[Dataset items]

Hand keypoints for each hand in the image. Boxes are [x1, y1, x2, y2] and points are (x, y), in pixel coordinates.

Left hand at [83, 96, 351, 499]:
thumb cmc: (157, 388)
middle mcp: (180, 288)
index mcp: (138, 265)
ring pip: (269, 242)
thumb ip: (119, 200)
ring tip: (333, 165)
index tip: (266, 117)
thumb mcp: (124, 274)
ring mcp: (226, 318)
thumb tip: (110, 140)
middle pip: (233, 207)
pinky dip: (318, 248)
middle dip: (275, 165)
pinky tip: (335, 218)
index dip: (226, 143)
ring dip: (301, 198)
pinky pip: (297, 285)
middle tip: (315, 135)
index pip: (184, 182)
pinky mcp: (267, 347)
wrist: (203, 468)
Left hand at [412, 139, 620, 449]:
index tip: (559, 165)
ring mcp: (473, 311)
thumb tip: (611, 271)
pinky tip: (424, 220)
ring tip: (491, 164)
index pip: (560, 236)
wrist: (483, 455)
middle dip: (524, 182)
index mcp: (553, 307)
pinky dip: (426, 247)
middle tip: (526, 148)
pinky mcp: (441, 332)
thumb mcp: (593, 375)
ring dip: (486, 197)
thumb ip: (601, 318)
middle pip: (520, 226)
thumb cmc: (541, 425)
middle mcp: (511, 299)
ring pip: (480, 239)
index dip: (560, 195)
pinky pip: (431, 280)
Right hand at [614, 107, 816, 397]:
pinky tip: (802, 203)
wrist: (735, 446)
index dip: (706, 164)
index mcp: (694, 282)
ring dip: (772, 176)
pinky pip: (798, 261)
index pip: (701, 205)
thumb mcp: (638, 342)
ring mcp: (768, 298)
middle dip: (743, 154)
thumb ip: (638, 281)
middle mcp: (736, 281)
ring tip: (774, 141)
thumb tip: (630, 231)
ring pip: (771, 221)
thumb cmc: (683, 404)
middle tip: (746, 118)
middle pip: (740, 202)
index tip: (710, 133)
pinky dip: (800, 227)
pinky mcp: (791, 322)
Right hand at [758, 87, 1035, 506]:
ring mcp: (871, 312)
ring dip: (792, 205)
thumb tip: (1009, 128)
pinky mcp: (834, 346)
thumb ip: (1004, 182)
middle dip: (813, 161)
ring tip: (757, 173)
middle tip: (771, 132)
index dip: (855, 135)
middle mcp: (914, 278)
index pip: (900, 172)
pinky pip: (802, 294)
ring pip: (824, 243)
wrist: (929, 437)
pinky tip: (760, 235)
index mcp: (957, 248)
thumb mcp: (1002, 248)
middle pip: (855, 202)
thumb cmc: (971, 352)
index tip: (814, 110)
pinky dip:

The task
Repeat every entry above exactly, leaving nothing out.

Exercise answer
Hand keypoints for each hand in the image. Boxes are [x1, y1, x2, y2] and points are (x, y), in pixel coordinates.

Left hand at [83, 96, 351, 499]:
thumb cmc: (157, 388)
middle mcp: (180, 288)
index mcp: (138, 265)
ring pip: (269, 242)
thumb ip: (119, 200)
ring tip: (333, 165)
index tip: (266, 117)
thumb mcp: (124, 274)
ring mcp: (226, 318)
thumb tip: (110, 140)
middle pip: (233, 207)
pinky dip: (318, 248)
middle dip: (275, 165)
pinky tip: (335, 218)
index dip: (226, 143)
ring dip: (301, 198)
pinky pip: (297, 285)
middle tip: (315, 135)
index pip: (184, 182)
pinky mcp: (267, 347)
wrist: (203, 468)
Left hand at [412, 139, 620, 449]:
index tip: (559, 165)
ring mcp: (473, 311)
thumb tip: (611, 271)
pinky tip: (424, 220)
ring tip: (491, 164)
index pip: (560, 236)
wrist: (483, 455)
middle dip: (524, 182)
index mcp: (553, 307)
pinky dip: (426, 247)
middle tip: (526, 148)
pinky mcp: (441, 332)
thumb mcp: (593, 375)
ring dip: (486, 197)
thumb ip: (601, 318)
middle pip: (520, 226)
thumb cmc: (541, 425)
middle mcp: (511, 299)
ring pip: (480, 239)
index dip: (560, 195)
pinky pip: (431, 280)
Right hand at [614, 107, 816, 397]:
pinky tip: (802, 203)
wrist: (735, 446)
index dip: (706, 164)
index mcp: (694, 282)
ring dip: (772, 176)
pinky pip: (798, 261)
index pip: (701, 205)
thumb mcp: (638, 342)
ring mcp: (768, 298)
middle dip: (743, 154)
thumb ip: (638, 281)
middle mcp: (736, 281)
ring tip: (774, 141)
thumb tip: (630, 231)
ring pip: (771, 221)
thumb cmc: (683, 404)
middle tip: (746, 118)
middle pip: (740, 202)
index tip: (710, 133)
pinky dip: (800, 227)
pinky mcp: (791, 322)
Right hand at [758, 87, 1035, 506]:
ring mcp: (871, 312)
ring dip: (792, 205)
thumb tip: (1009, 128)
pinky mcp: (834, 346)
thumb ip: (1004, 182)
middle dip: (813, 161)
ring tip: (757, 173)
middle tip: (771, 132)
index dip: (855, 135)
middle mcp: (914, 278)
index pip: (900, 172)
pinky pip: (802, 294)
ring pip: (824, 243)
wrist: (929, 437)
pinky tip: (760, 235)
index mcp: (957, 248)
thumb mcp: (1002, 248)
middle pip: (855, 202)
thumb cmc: (971, 352)
index tip: (814, 110)
pinky dip:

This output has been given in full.